PASSAGE PROVIDED:
....

In a little over a year, if all goes well (from his point of view), Donald Trump will have been inaugurated as the 47th president of the United States. Back in the White House for a second term of office, he will soon be off on a victory lap, meeting world leaders.

Early calls will be paid to the countries with which America considers it enjoys a “special relationship” – Canada, Mexico, Israel, Saudi Arabia and Egypt. The UK, which thinks it has a special relationship, along with other European powers, will come a little later.

And then we will see the emergence of the oddest of odd couples ever to have been thrown together by a geopolitical Cupid – president Donald J Trump, and – if current polling is to be believed – the also newly installed prime minister of the United Kingdom, Keir Starmer.

It will be a “marriage” made in hell.

The two guys could hardly be more different, in outlook, in background and, most jarring, in beliefs. Trump is a hereditary billionaire who lived, and lives, in vast, palatial compounds and has tower blocks named after him; Starmer, proudly, was brought up in a pebble-dashed semi, and the nearest he ever came to property development was buying a field at the back of the old family home in Surrey so his mum could create a donkey sanctuary.

I can’t imagine what Trump would make of that when he reads the State Department briefing on the new British premier. Nor that he was named after a 19th-century socialist.

Whereas Starmer is a distinguished lawyer who’s only ever had a ticket for speeding, Trump is currently facing 91 charges on everything from unlawfully holding confidential documents to manipulating the value of his corporate assets and, er, encouraging an insurrection.

Neither is a stranger to the courtroom – but in very different capacities. Starmer lives by the rule of law and spent time prosecuting criminals; Trump tends to believe the legal system is corrupt, when it finds against him, and spends much of his time in court defending himself against civil and criminal lawsuits. Trump ridiculed a reporter with a physical disability, and, well… that’s not really Keir’s style.

Starmer is an instinctive internationalist, while Trump is an unabashed nationalist, isolationist and protectionist. Starmer is “woke”, in the best sense of the term; his prospective American counterpart, according to a notorious leaked conversation, thinks it’s OK to grab women by their genitals, and has been found liable in a New York courtroom for sexual abuse.

....

INFORMATION SHOWN:
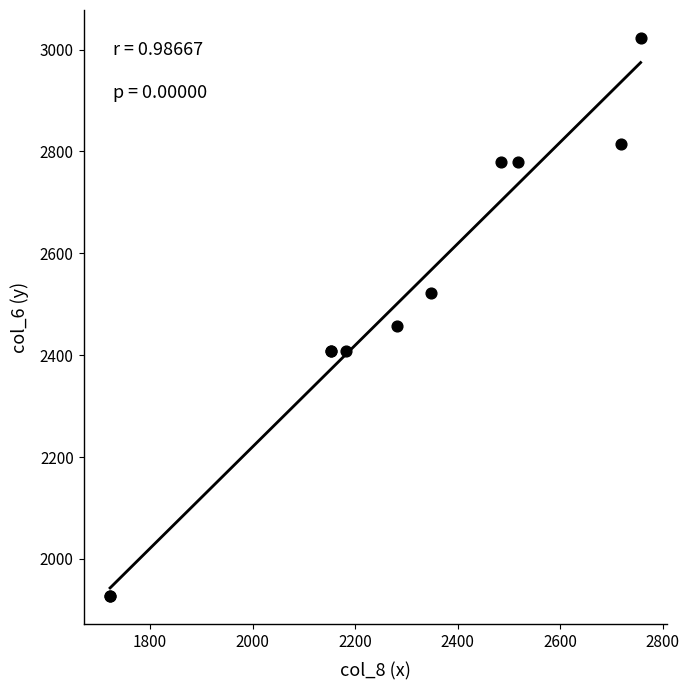

What Y value in the scatter plot is closest to 2475?

2457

....

CHECK YOUR UNDERSTANDING:
a: List the countries that, according to the passage on Trump and Starmer, America considers it enjoys a "special relationship" with.
b: Pick up the article contrasting Donald Trump and Keir Starmer after its last sentence and continue it in the same voice.

RESPONSES:
a: Canada, Mexico, Israel, Saudi Arabia, Egypt

b:
They are as disparate as the characters played by Walter Matthau and Jack Lemmon in the classic 1968 movie, The Odd Couple.

To recap, as the IMDb explains, the film is about a clean-living New Yorker newly separated from his wife who moves in with his best friend, a divorced and rather untidy sportswriter, but their ideas of housekeeping and lifestyles are as different as night and day.

Well, Trump isn’t exactly a slob, but he enjoys a burger more than nouvelle cuisine, like the sportswriter played by Walter Matthau; and Starmer is rather more the fussy, fastidious type, in the mould of the Jack Lemmon character. Starmer and Trump aren’t going to be co-habiting, aside from what might be an uncomfortable stay at Chequers or the White House, but they will have to find some modus operandi. That will be difficult.

Of course, they say that opposites attract, but it is difficult to see Starmer striking up any kind of rapport with Trump. Even with Boris Johnson, to whom Trump once paid the unwanted compliment of “Britain Trump”, Trump didn’t do Britain any favours. Theresa May, who Trump appeared to like, treated Trump to something close to a state visit, and the Queen, as ever, laid on the usual fine show for him. But for all the banquets, the pageantry, the photo ops and the millions spent on the futile event, there was no great dividend for the UK.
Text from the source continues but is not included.